Both Scott and the Senate Republican leader, Steve Ehlmann of St. Charles, said that Carnahan's proposed tax cuts of $127.8 million were required by the Hancock Amendment to the state constitution, which puts a limit on state revenue.
Republicans want to offer Missourians $300 million in tax cuts without cutting programs, Ehlmann said. They would double Carnahan's homestead property tax credit to $200 million, Scott said.
To finance the extra tax cuts, Ehlmann proposed "across-the-board" reductions in the governor's recommended budget increases. Neither Ehlmann nor Scott would offer more specific details on how Republicans planned to implement the additional cuts.

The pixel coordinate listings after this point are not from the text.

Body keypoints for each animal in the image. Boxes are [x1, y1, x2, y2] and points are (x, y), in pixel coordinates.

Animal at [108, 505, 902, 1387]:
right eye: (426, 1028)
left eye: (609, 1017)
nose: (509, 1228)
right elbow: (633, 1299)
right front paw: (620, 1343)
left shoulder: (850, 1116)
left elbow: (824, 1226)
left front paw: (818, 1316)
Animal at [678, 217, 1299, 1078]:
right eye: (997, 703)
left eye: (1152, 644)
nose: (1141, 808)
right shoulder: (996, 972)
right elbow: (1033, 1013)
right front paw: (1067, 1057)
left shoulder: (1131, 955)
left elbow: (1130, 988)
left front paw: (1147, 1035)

Columbia lawmakers - all Democrats - were in general accord with Carnahan's proposals and cautioned against Republican tax-cutting zeal.
Rep. Vicky Riback Wilson praised Carnahan, saying that Missourians should be proud of the state's economic achievements. She also said she was pleased that Carnahan emphasized child care and health, referring to his $56.6 million proposal.
But Wilson expressed concern that too much cutting could sacrifice services. Referring to people she met while working on the health and mental health appropriations committee and said, "I hope in our eagerness to provide tax relief, no one gets the idea we are meeting everyone's needs."
Wilson also stressed that she did not want to cut taxes too much because she did not want Missouri to be "vulnerable and without any savings when our economy is not as robust."
Rep. Tim Harlan also praised Carnahan's proposals for young children. Of the address, he said, "The focus was clearly on children and families. That's an area that can't get enough attention."
Carnahan's child care proposals, which include allowing pre-kindergarten programs in public schools, establishing 3,900 more child care openings, and scholarships for child care training, would be especially appreciated in Columbia, Harlan said. He said that Columbians had especially expressed concern about safe child care after the Joanne Palmer case.
Sen. Ken Jacob said could support nearly all of the items on Carnahan's agenda. He said he was particularly pleased with the proposed budget increase for the University, which represents an 8.4% increase from 1997.
But Jacob said he did not agree with funding the governor's proposed Bridge Scholarship from gaming revenue. The Bridge Scholarship is designed to fill the gaps left by the federal Hope Scholarship that offers $1,500 tax credits. The Bridge Scholarship would offer students in their first two years of college $1,500 a year and be funded from the same source that Jacob wants to use for his own proposed scholarship for higher education.
Funding the Bridge Scholarship from gaming revenue would cut into Jacob's potential funds significantly.
"I've been trying to get money for years," he said, "It doesn't grow on trees."